Now let’s be clear here. This list is by no means a balanced portfolio. Nor is it necessarily where your money should be. But even if some of these stocks dive, the message is clear, at least according to these experts, biggest areas of opportunity in 2011 seem to be tech, finance, energy, and health.
On the other hand if you look at history and how past stock pickers have fared the way Brett Arends of the Wall Street Journal did, then you may want to look elsewhere for your investments.
Arends asked Thomson Reuters for the 10 stocks that analysts rated most highly a year ago and the names ranged from a chemical company, FMC, and printer R.R. Donnelley and Sons to tobacco company Lorillard. Now, how did they do you wonder?
Actually, not too bad. Together they had a 24 percent return. But then he asked Thomson Reuters to send him the names of the 10 stocks that Wall Street analysts liked the least a year ago. Guess what? They did even better, 32 percent.
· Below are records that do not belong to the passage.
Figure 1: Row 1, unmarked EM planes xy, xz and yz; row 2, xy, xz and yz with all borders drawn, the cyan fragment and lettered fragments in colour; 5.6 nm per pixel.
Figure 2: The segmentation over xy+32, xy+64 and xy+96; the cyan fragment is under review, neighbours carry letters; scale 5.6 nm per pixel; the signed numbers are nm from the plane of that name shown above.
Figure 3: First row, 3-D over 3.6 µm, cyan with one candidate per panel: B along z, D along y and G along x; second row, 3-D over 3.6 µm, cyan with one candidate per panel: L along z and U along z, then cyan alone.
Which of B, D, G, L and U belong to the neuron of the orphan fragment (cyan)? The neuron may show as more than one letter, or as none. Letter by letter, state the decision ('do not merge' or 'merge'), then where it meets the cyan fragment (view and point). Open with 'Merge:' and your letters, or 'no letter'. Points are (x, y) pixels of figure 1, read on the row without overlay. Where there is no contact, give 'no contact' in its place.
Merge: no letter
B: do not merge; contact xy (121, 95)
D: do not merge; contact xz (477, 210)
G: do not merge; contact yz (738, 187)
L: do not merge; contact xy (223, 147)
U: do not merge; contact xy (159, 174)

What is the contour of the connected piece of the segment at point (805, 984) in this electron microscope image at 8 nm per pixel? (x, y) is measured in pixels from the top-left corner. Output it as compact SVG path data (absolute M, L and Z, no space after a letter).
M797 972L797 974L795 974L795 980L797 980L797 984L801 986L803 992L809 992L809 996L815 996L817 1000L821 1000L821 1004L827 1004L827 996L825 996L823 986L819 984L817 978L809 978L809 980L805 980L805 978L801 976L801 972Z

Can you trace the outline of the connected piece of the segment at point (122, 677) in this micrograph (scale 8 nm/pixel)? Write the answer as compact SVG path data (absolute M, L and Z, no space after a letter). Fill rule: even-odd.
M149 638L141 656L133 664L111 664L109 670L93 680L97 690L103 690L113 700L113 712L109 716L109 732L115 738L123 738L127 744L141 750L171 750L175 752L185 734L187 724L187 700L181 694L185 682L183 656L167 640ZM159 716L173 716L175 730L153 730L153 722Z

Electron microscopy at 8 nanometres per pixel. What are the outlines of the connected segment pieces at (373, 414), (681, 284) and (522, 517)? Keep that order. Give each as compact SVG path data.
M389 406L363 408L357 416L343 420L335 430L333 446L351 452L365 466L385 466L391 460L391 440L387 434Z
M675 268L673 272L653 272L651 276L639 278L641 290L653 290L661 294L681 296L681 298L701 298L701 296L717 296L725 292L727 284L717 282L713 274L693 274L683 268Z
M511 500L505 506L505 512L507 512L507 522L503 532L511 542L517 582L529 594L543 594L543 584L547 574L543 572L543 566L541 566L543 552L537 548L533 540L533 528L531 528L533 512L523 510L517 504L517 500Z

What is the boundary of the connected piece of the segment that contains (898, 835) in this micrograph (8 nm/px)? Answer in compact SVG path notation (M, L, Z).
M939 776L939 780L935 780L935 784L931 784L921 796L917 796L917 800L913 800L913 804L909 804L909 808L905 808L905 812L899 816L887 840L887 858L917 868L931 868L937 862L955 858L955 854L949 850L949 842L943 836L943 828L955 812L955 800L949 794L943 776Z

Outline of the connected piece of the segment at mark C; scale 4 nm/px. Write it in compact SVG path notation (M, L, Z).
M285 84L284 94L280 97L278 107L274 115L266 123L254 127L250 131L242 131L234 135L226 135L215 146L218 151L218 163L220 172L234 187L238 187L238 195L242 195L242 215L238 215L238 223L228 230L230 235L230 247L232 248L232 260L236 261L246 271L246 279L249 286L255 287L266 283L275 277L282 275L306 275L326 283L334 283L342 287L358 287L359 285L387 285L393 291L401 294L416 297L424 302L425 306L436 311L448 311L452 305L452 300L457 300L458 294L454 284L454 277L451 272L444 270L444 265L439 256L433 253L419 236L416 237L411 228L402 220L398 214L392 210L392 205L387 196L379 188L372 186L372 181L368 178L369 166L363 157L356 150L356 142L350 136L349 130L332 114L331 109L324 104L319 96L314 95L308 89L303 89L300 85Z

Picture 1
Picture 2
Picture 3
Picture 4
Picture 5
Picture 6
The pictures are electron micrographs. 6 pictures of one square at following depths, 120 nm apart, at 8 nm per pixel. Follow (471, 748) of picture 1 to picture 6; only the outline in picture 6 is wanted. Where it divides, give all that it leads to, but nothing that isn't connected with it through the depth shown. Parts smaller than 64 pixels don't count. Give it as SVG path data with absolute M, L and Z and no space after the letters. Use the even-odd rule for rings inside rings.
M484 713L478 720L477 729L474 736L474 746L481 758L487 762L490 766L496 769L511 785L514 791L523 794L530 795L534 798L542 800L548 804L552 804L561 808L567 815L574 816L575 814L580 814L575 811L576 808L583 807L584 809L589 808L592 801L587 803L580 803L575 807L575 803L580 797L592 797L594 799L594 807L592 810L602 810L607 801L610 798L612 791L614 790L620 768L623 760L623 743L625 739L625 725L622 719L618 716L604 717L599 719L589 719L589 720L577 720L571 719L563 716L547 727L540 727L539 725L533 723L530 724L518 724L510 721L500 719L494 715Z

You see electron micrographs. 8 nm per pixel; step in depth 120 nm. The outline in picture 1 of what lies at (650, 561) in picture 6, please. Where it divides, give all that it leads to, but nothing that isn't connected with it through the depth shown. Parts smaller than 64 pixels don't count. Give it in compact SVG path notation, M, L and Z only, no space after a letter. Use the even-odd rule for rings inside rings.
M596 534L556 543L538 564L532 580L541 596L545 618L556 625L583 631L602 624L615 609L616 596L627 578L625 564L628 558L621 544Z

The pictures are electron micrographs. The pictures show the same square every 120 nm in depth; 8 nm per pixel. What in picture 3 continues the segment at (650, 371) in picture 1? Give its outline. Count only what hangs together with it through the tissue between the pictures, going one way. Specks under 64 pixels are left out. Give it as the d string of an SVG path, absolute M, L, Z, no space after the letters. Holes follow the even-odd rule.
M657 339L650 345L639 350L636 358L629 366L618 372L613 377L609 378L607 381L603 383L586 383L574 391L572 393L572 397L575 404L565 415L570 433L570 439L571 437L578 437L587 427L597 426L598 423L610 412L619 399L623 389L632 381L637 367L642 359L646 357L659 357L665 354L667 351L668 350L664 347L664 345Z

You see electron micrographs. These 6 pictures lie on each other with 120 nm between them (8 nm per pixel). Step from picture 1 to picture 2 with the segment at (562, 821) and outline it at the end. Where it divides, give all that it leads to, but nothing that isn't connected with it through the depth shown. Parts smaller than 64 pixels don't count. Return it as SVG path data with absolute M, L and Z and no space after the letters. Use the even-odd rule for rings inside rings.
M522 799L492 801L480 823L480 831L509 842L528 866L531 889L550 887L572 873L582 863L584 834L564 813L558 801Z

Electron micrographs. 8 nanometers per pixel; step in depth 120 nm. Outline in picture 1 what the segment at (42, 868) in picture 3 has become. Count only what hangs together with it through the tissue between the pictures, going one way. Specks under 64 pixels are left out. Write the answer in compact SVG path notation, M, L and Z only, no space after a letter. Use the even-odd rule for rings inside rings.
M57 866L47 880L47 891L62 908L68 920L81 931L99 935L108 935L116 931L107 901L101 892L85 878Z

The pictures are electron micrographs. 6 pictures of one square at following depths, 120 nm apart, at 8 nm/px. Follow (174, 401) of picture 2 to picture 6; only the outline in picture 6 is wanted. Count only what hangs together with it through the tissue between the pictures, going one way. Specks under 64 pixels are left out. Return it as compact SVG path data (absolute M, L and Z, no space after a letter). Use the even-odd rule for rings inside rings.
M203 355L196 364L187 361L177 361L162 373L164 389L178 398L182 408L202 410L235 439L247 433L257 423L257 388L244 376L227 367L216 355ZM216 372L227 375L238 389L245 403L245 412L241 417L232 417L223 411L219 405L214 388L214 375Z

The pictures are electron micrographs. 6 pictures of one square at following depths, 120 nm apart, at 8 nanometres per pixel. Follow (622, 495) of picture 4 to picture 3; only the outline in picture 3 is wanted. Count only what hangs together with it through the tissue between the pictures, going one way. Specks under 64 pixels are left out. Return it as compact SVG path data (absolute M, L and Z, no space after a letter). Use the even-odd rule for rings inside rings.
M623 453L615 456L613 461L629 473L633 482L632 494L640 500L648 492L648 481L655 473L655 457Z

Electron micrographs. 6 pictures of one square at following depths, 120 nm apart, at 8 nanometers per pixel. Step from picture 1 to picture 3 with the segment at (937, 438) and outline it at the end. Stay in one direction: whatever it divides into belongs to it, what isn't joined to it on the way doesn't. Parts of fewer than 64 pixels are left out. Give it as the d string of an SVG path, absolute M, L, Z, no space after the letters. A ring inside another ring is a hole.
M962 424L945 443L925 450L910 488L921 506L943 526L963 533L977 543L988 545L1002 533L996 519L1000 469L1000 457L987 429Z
On a roll now, Arends decided to go one better. He decided to look at the results for the previous year, 2009. Again, Thomson Reuters gave him the 10 stocks that analysts recommended most highly at the start of that year, and the 10 they rated the lowest.
If you'd bought the analysts' favorite stocks at the start of the year, you'd have made a 22 percent profit. But if you bought the ones they hated says Arends, you would have made an incredible 70 percent profit.
So when you talk to your financial advisor or online broker and he or she starts to give you their best picks for the year, you might also want to ask them what stocks they dislike the most as well.